CalPERS argued in its statement that the SEC is a fair forum, but neglected to mention that the SEC has done everything in its power to allow frivolous shareholder proposals to appear on companies’ proxy ballots. Since the Biden Administration took office, SEC Chairman Gary Gensler has pursued rules and policies that make it easier for activists to submit shareholder proposals to advance their ideological agenda, rather than providing a forum for shareholders to propose ideas that will increase shareholder value.
Specifically, in 2021, the SEC changed its policy governing which shareholder proposals it allows on corporate ballots to explicitly allow proposals that address issues with “broad societal significance.” Previously, the SEC only allowed these types of proposals if the issue in question directly related to the target company, and placed further limitations on how prescriptive a shareholder proposal could be to ensure that management had the discretion to implement business strategy.
Since the change, an unprecedented number of proposals dealing with progressive political causes like climate, diversity, equity and inclusion have been put to the ballot and consistently rejected by shareholders.
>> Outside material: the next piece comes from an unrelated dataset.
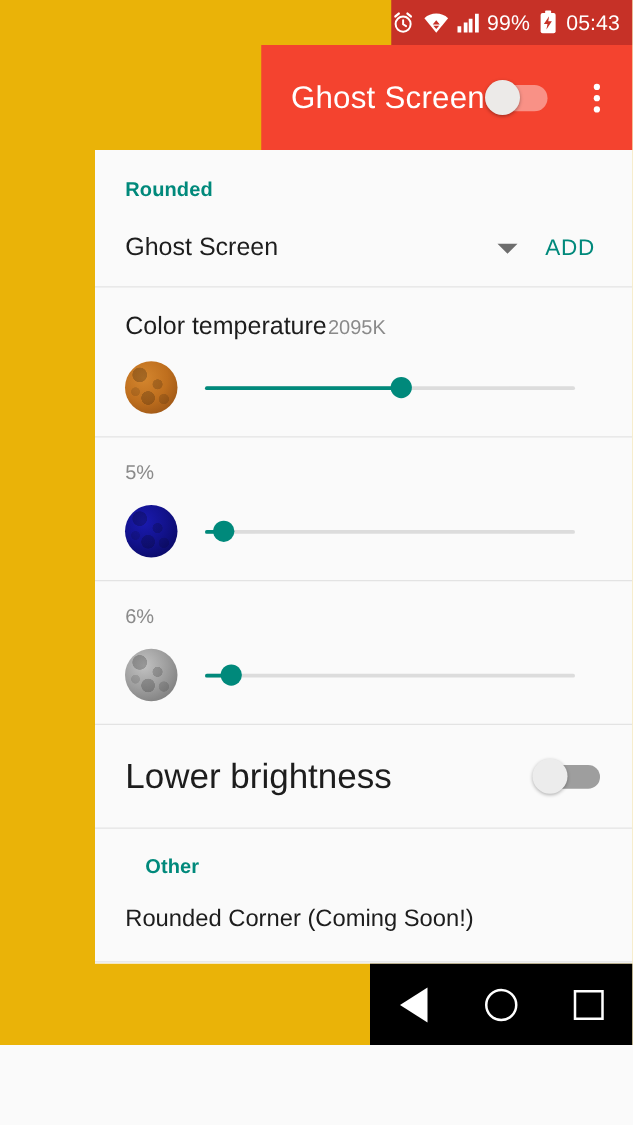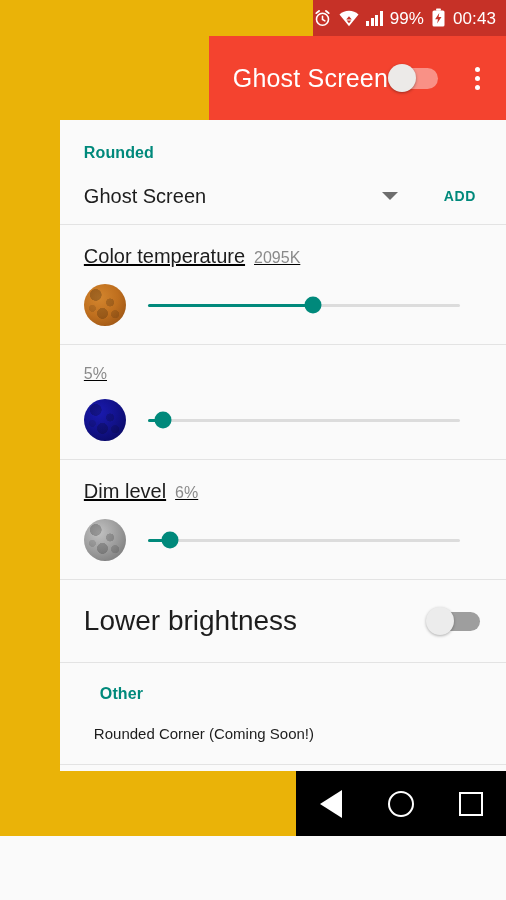"00:43" span.sb-text { text: 00:43 -> 05:43 }
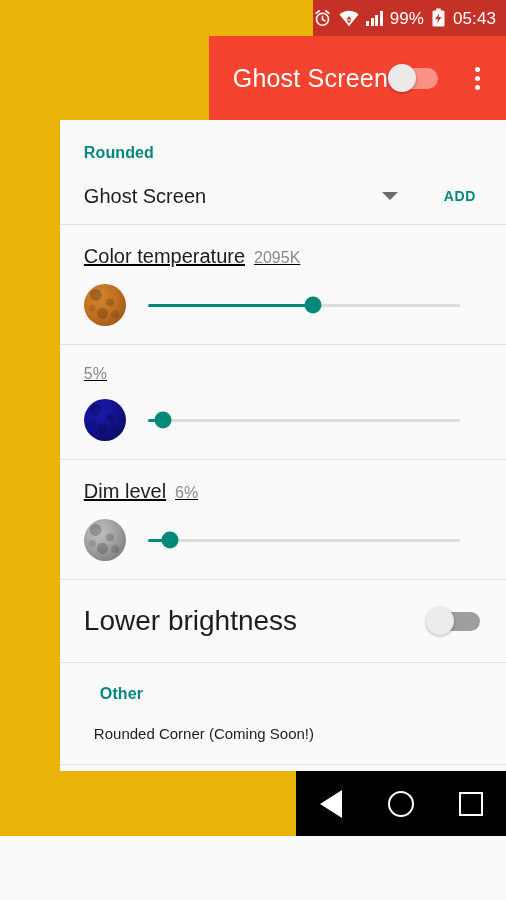"ADD" .add-button { font-size: 14px -> 18px; font-weight: 700 -> 400; margin-left: 24px -> none }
Last year, the change led ESG advocate BlackRock to say that it would result in lower quality shareholder proposals and fewer proposals supported by asset managers, as many of the proposals were too prescriptive despite generally supporting the environmental and social goals they addressed.
In light of these circumstances, Exxon has decided to ask the court to interpret the SEC’s shareholder proposal rules to provide a more unbiased review. Given the ever-changing interpretation of the SEC’s shareholder proposal rules and the increasingly politicized nature of proposals, judicial review is desperately needed. If successful, Exxon would greatly benefit not only its own shareholders, but all public company shareholders.
What Exxon is asking the court to do is simple and uncontroversial: protect the public markets by approving rules governing a shareholder proposal process that aims to foster greater cooperation between shareholders and companies, rather than creating a corporate-funded forum for activists to vent their anger.
Exxon’s recent track record suggests the company is focused on short-term and long-term returns for shareholders. In fact, Exxon is on track to post record profits of $7.6 billion in 2022 and another strong year in 2023, allowing it to pay out roughly $15 billion in dividends to investors in 2023 alone.
Unfortunately, California public employees are not as lucky as those who invested directly in Exxon. CalPERS has bowed to political pressure and consistently performed poorly. From mid-2022 to mid-2023, CalPERS investments returned just 5.8%, outperforming the 17.6% earned by S&P 500 investors, according to a Pacific Legal Institute report. This poor performance follows what CalPERS’ investment chief called a “lost decade,” during which the fund failed to invest in private equity and lagged peer pension funds in nearly every asset class.
Perhaps CalPERS should follow Exxon’s example and focus on its core function of making good investments for California’s hardworking public servants, rather than using pensions to signal its moral credentials to environmental activists.
Stephen Bainbridge is the William D. Warren Professor Emeritus at the UCLA School of Law.